An Uber and Lyft Shutdown in California Looks Inevitable - garraeth
https://www.theverge.com/2020/8/16/21370828/uber-lyft-california-shutdown-drivers-classify-ballot-prop-22
======
JMTQp8lwXL
It's disappointing that Uber and Lyft are saying they need a 3rd
classification (e.g., not employee, not contractor, but a third option), when
Prop 22 is merely an exemption of ride share workers from AB5. The narrative
they're attempting to paint isn't even cohesive.

Heck, here's the ballot measure title: "Exempts App-Based Transportation and
Delivery Companies from Providing Employee Benefits to Certain Drivers" [0]

Here's Dara on Aug 10: "As a start, all gig economy companies need to pay for
benefits... I’m proposing that gig economy companies be required to establish
benefits funds which give workers cash that they can use for the benefits they
want, like health insurance or paid time off." [1]
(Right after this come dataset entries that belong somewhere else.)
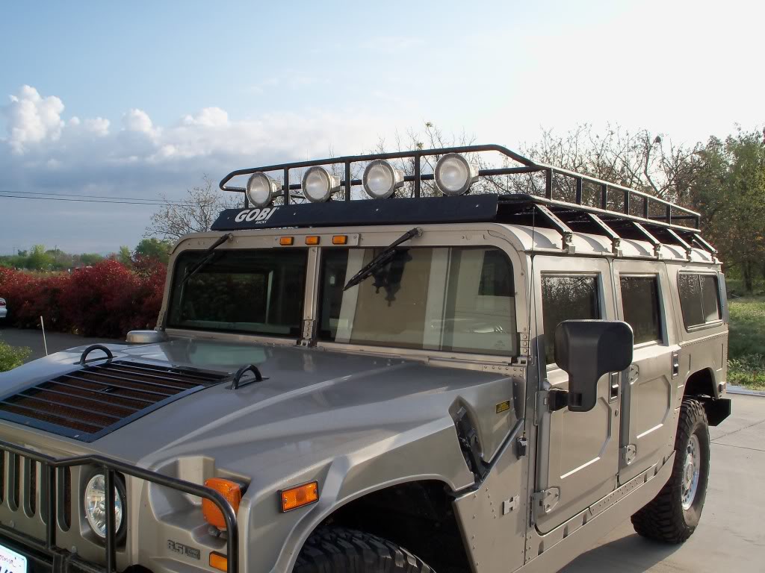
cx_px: 382
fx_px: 773
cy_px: 286
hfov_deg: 52.6
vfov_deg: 40.7
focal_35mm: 35
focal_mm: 6.3
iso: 80
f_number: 5.5
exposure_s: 1/250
[0]: [https://ballotpedia.org/California_Proposition_22,_App-
Based...](https://ballotpedia.org/California_Proposition_22,_App-
Based_Drivers_as_Contractors_and_Labor_Policies_Initiative_\(2020\))

[1]: [https://www.nytimes.com/2020/08/10/opinion/uber-ceo-dara-
kho...](https://www.nytimes.com/2020/08/10/opinion/uber-ceo-dara-khosrowshahi-
gig-workers-deserve-better.html)